Так Эмерита, еще не вкусив удовольствия, узнала желание и муку, и нетерпение, и, наконец, мечту, которая предшествует разлуке.
– Смотри-ка, - продолжил Селестен взволнованно, - для живых мертвецов нам не так уж и плохо.
Эмерита долгим взглядом обвела бар, наполненный ликованием. Божьи дети иногда достойны восхищения, подумала она. Ее друзьям угрожают, они встревожены, растеряны, больны, но все они радуются жизни. В этом гаме смешались смех и слезы, глупые шутки и ласковые слова, и никто не стремился напиться. Все опьянели, но в то же время головы у них были абсолютно ясные. Никто не пытался с помощью веселых и показных танцев избавиться от мерзости, которая распространилась снаружи и липла к их телам и душам, становясь второй кожей.

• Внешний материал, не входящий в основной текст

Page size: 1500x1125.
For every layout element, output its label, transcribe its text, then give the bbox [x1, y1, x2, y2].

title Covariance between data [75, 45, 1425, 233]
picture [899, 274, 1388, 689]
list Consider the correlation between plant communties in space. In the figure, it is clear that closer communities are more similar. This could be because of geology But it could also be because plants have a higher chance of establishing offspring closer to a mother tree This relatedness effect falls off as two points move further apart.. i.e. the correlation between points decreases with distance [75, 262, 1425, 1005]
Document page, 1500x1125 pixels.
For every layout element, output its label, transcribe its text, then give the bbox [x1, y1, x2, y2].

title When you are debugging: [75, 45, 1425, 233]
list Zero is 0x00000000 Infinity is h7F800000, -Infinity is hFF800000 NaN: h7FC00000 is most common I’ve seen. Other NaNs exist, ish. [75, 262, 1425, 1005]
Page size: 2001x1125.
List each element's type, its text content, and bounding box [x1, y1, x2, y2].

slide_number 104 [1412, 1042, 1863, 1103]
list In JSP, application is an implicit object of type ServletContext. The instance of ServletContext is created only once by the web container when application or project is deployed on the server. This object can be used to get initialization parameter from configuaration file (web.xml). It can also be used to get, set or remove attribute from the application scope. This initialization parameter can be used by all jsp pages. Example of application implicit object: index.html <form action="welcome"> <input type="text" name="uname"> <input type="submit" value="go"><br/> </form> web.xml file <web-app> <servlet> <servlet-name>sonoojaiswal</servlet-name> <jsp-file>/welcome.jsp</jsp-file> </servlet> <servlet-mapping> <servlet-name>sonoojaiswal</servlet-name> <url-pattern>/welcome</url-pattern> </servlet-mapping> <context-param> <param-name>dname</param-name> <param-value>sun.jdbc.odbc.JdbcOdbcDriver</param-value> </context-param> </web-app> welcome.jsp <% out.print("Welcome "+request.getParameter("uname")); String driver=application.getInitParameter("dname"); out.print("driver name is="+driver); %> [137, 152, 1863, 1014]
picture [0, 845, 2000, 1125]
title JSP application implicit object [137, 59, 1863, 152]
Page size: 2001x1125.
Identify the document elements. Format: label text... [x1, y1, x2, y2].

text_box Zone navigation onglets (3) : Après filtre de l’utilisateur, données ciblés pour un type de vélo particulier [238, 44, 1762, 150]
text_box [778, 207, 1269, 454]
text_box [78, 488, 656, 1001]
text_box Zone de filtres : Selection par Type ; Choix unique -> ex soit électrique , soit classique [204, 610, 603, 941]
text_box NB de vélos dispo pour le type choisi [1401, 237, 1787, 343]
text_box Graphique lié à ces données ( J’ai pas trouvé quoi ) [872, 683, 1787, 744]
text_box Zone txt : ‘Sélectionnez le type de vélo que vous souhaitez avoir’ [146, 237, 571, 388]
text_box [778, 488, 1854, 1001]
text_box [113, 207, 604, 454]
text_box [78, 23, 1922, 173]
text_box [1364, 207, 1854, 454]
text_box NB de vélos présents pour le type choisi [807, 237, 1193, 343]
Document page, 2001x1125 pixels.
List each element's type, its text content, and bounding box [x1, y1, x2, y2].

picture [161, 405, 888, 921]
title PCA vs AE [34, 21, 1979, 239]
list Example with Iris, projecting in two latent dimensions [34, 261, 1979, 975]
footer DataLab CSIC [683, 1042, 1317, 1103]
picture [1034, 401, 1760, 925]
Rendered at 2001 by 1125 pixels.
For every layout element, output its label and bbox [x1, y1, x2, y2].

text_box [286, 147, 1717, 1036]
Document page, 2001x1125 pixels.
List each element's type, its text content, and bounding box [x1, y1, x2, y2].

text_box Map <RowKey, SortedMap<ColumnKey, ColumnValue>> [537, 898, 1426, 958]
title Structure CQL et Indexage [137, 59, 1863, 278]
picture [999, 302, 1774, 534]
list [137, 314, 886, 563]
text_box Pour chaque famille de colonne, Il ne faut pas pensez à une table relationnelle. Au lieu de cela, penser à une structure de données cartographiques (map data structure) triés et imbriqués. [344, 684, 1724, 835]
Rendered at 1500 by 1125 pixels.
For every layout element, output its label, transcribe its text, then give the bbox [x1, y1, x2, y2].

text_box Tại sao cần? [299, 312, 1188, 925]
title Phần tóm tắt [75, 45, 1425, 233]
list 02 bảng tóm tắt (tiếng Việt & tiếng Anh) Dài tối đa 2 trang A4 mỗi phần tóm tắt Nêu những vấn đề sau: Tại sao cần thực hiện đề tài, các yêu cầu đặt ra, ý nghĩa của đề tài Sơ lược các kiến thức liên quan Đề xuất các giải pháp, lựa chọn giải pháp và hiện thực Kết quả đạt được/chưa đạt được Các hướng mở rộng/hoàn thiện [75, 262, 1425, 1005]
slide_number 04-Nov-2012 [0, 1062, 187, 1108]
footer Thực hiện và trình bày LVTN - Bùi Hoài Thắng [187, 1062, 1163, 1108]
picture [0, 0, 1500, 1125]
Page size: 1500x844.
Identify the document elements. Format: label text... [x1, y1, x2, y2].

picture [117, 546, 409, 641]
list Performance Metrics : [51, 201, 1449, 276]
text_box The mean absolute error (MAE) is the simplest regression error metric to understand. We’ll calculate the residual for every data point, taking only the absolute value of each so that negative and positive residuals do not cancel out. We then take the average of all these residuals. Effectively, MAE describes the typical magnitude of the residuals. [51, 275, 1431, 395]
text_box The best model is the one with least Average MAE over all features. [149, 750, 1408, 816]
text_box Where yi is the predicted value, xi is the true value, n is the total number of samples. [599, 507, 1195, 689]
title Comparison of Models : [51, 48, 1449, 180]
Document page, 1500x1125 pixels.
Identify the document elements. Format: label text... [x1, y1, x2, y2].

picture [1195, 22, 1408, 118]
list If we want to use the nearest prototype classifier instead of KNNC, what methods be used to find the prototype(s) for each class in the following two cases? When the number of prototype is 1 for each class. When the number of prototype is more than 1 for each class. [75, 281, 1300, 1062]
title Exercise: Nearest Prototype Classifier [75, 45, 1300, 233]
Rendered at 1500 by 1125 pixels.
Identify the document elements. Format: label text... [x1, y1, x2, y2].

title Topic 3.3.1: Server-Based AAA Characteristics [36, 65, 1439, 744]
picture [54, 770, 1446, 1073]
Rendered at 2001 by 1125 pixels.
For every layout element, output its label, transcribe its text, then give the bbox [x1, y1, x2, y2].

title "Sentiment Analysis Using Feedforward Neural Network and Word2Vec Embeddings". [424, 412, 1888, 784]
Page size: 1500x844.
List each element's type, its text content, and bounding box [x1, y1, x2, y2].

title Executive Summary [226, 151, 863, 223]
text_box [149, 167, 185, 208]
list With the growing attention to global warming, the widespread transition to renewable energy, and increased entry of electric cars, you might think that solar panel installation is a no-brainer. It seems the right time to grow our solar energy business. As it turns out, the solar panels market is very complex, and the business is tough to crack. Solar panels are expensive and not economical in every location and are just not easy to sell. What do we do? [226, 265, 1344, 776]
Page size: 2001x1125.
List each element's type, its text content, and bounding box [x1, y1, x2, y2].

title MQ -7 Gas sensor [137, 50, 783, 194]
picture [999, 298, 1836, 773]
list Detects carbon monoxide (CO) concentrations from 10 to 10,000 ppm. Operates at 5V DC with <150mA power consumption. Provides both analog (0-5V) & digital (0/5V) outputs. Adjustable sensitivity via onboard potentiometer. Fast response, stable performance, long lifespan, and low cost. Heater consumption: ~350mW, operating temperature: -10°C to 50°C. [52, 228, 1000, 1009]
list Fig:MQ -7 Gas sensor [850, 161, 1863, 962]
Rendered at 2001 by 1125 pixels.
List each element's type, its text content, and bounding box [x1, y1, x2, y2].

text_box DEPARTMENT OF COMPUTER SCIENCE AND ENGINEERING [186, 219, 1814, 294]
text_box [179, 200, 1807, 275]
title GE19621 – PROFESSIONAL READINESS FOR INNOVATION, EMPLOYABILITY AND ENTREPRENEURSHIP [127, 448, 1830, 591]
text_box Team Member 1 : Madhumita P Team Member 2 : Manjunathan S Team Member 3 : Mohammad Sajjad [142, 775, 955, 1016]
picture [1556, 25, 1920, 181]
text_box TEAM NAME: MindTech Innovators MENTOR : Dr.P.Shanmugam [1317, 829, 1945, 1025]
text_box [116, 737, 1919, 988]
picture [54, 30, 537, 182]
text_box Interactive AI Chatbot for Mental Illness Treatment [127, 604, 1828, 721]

Валькур отвел взгляд от Жантий, пытающейся убаюкать ребенка, и тоже любовался друзьями. Словно в едином порыве любви к человечеству, которая порой овладевает людьми когда. уже кажется, что остается только бегство или смерть, они сделали ставку на жизнь. И наконец-то Валькур, который обычно говорил долго и витиевато, просто сказал: «Я счастлив». И после того, как все ушли из бара, Эмерита познала удовольствии.